■ **Supplied information**:
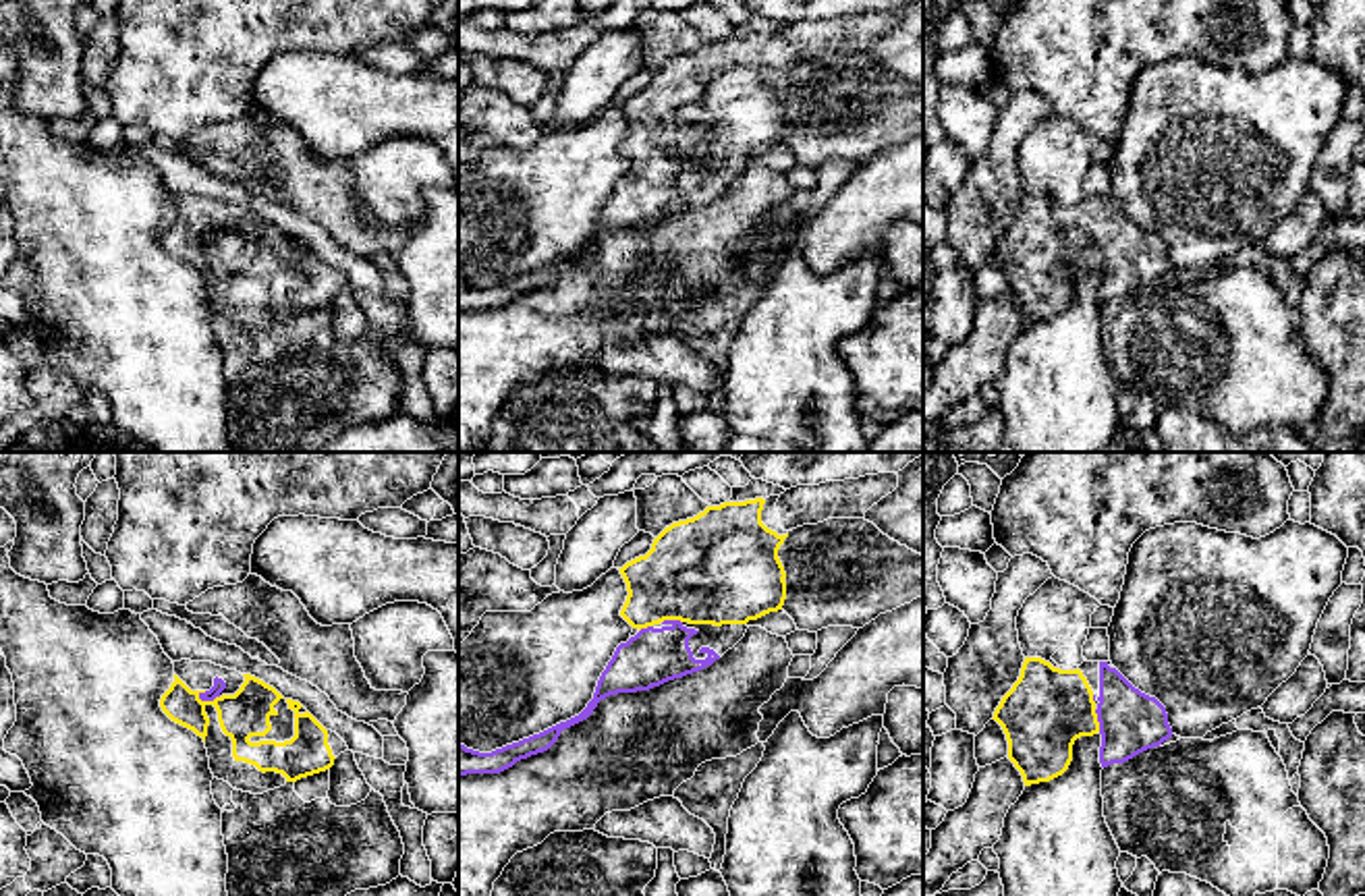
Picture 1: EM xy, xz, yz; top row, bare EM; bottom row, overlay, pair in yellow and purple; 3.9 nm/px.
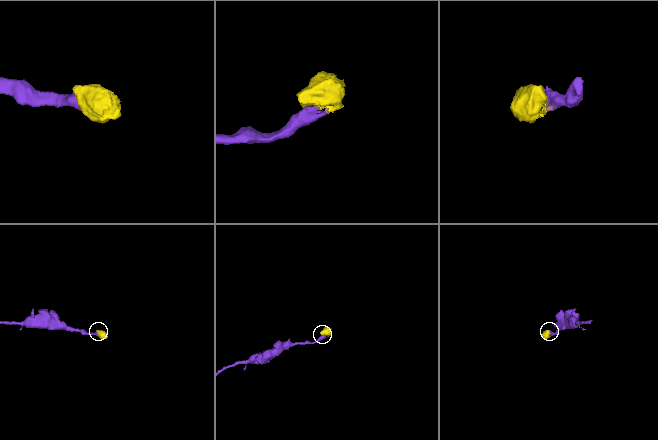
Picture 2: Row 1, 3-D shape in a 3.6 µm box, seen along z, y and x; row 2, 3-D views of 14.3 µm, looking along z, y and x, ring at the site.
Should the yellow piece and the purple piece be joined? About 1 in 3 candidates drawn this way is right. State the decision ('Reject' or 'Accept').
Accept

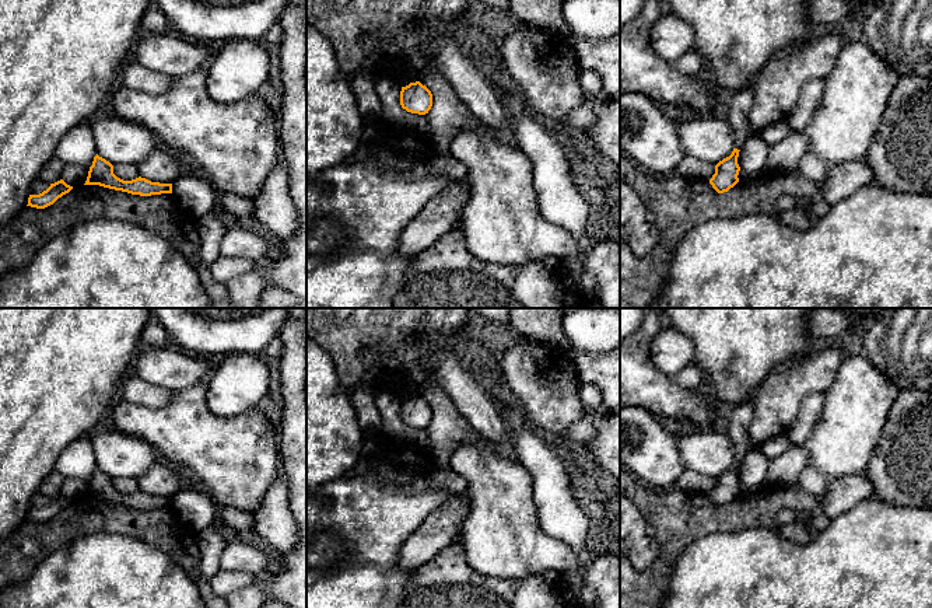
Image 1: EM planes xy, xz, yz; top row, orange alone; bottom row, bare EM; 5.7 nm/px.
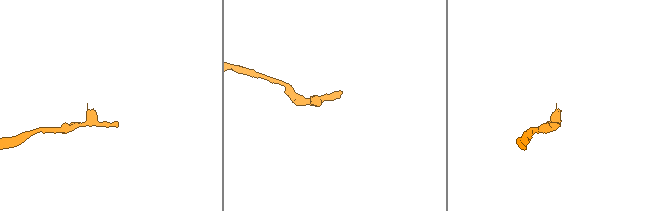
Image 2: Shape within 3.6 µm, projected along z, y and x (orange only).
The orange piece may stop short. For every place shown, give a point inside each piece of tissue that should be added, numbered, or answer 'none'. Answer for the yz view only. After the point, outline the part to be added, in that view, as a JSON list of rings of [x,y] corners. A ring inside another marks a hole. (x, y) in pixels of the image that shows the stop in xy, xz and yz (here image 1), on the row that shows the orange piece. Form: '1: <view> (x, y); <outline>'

■ **Aim of the task**: For every entry above, write it out exactly and remove any image.

■ **The answer**:
Picture 1: EM xy, xz, yz; top row, bare EM; bottom row, overlay, pair in yellow and purple; 3.9 nm/px.
Picture 2: Row 1, 3-D shape in a 3.6 µm box, seen along z, y and x; row 2, 3-D views of 14.3 µm, looking along z, y and x, ring at the site.
Should the yellow piece and the purple piece be joined? About 1 in 3 candidates drawn this way is right. State the decision ('Reject' or 'Accept').
Accept

Image 1: EM planes xy, xz, yz; top row, orange alone; bottom row, bare EM; 5.7 nm/px.
Image 2: Shape within 3.6 µm, projected along z, y and x (orange only).
The orange piece may stop short. For every place shown, give a point inside each piece of tissue that should be added, numbered, or answer 'none'. Answer for the yz view only. After the point, outline the part to be added, in that view, as a JSON list of rings of [x,y] corners. A ring inside another marks a hole. (x, y) in pixels of the image that shows the stop in xy, xz and yz (here image 1), on the row that shows the orange piece. Form: '1: <view> (x, y); <outline>'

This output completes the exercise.